The hysterical paranoia about Communism in America in the years between 1946 and 1950 made it difficult for Hiss to receive a fair trial, and his supporters have long presented him as an American Dreyfus. For years it seemed possible he had been the victim of a gigantic plot, involving Chambers and the FBI, to frame him by making a fake copy of Woodstock N230099 on which the stolen papers had been typed. Revelations during Watergate about security service activities made this more plausible, and Hiss sustained a lifelong campaign for vindication.

After 40 years of disappointment he claimed he had achieved this in October 1992 when General Dmitri Volkogonov, having combed Soviet intelligence files, announced, "Not a single document substantiates the allegation that Mr A. Hiss collaborated with the intelligence services of the Soviet Union." Hiss commented, "I can't imagine a more authoritative source than the files of the old Soviet Union."

However, Oleg Gordievsky, a recent defector, named Hiss as a former Soviet agent, and lack of substantiation of this in current Soviet files did not dispose of the question. Moreover, evidence more recently uncovered in Hungarian security files seems to show that Hiss was indeed part of an American Communist spy ring.
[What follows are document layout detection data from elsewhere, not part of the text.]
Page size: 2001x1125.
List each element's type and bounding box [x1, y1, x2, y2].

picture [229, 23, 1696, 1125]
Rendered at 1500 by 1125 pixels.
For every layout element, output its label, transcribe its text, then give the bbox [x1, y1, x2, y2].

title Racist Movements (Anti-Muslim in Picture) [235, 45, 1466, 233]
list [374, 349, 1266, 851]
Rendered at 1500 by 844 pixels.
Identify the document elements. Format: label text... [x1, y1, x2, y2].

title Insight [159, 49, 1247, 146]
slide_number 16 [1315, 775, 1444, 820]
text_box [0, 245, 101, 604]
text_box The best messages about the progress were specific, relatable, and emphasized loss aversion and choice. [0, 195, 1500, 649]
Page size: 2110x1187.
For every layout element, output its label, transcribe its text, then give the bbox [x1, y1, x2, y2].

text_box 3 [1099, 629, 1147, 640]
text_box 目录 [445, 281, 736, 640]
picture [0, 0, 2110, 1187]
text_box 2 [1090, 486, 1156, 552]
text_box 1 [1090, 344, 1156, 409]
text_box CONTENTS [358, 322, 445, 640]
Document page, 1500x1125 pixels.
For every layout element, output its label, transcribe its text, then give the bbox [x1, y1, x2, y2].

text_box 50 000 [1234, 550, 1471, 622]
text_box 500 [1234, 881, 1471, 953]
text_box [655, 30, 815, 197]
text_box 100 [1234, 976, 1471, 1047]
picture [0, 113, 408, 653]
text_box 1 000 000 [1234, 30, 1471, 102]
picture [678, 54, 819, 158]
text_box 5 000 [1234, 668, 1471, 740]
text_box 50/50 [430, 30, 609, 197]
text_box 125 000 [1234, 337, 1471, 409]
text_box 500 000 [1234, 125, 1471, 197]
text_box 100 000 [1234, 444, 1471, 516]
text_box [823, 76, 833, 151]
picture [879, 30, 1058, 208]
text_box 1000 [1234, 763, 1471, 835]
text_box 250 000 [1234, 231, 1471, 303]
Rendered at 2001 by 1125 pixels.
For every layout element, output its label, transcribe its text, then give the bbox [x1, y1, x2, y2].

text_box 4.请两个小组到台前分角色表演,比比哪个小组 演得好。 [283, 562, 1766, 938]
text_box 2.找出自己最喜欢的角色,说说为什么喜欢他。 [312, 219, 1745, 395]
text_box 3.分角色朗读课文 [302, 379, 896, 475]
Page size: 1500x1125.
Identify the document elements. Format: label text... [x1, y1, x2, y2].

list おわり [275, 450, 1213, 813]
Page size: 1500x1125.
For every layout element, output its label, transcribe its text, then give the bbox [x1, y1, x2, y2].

Moreover, the real evidence against Hiss was found by the historian Allen Weinstein in the files of Hiss's own defence lawyers. This drove Weinstein to conclude in his book Perjury, published in 1978, that Hiss had committed perjury and was "guilty as charged".

He shows that while Hiss was telling the FBI, the grand jury and two trial juries that he had completely forgotten the make of his 1930s typewriter, or how he had disposed of it, he actually remembered quite clearly to whom he had given the old Woodstock and produced it himself only to stop the FBI locating it.

His lawyers' own papers further contain compelling evidence that handwritten notations on the typed State Department documents were written by Hiss or his wife Priscilla, that the style in which they were typed was hers, and that Chambers's story that transfer of the old Ford had been arranged by the Party was true.

Moreover, Josephine Herbst, wife of a member of the Communist underground in Washington, recalled Hiss's belonging to the group and meeting Chambers. All of this would have been ruinous to Hiss if revealed, and one of the defence's chief problems was keeping it from coming to light.

Chambers died in 1961, but although he was a pathological liar his story has held up remarkably well. Hiss, with his scrupulous desire to tell the truth, seems not to have done so. We do know that a Communist underground group existed in Washington in the 1930s, and that its members included Lee Pressman, who gave Hiss his first government job, John Abt, Hal Ware and Nathan Witt, all graduates of Harvard Law School like Hiss.

We can guess that some personal grudge, possibly rejected homosexual love or envy of Hiss's apparently effortless rise to success, might have in part motivated Chambers. But he only faltered once at the HUAC hearings in 1948. That was when he said through tears that while he had always liked Hiss he had to testify against him now "with remorse and pity, but in a moment of history in which this nation now stands, so help me God, I could not do otherwise".

Now that the Cold War is over it is hard to recreate the dreadful atmosphere from the era of Titus Oates which suffused the late 1940s in America. The Hiss-Chambers case was decisive in poisoning that atmosphere still further. Hiss spent nearly 50 years trying to prove he was its most innocent victim. Now that he has died, the last hope we had of learning the whole truth about his fascinating case has gone.

Alger Hiss, government servant: born Baltimore, Maryland 11 November 1904; married Priscilla Fansler (died 1985; one son), 1985 Isabelle Johnson; died New York 15 November 1996.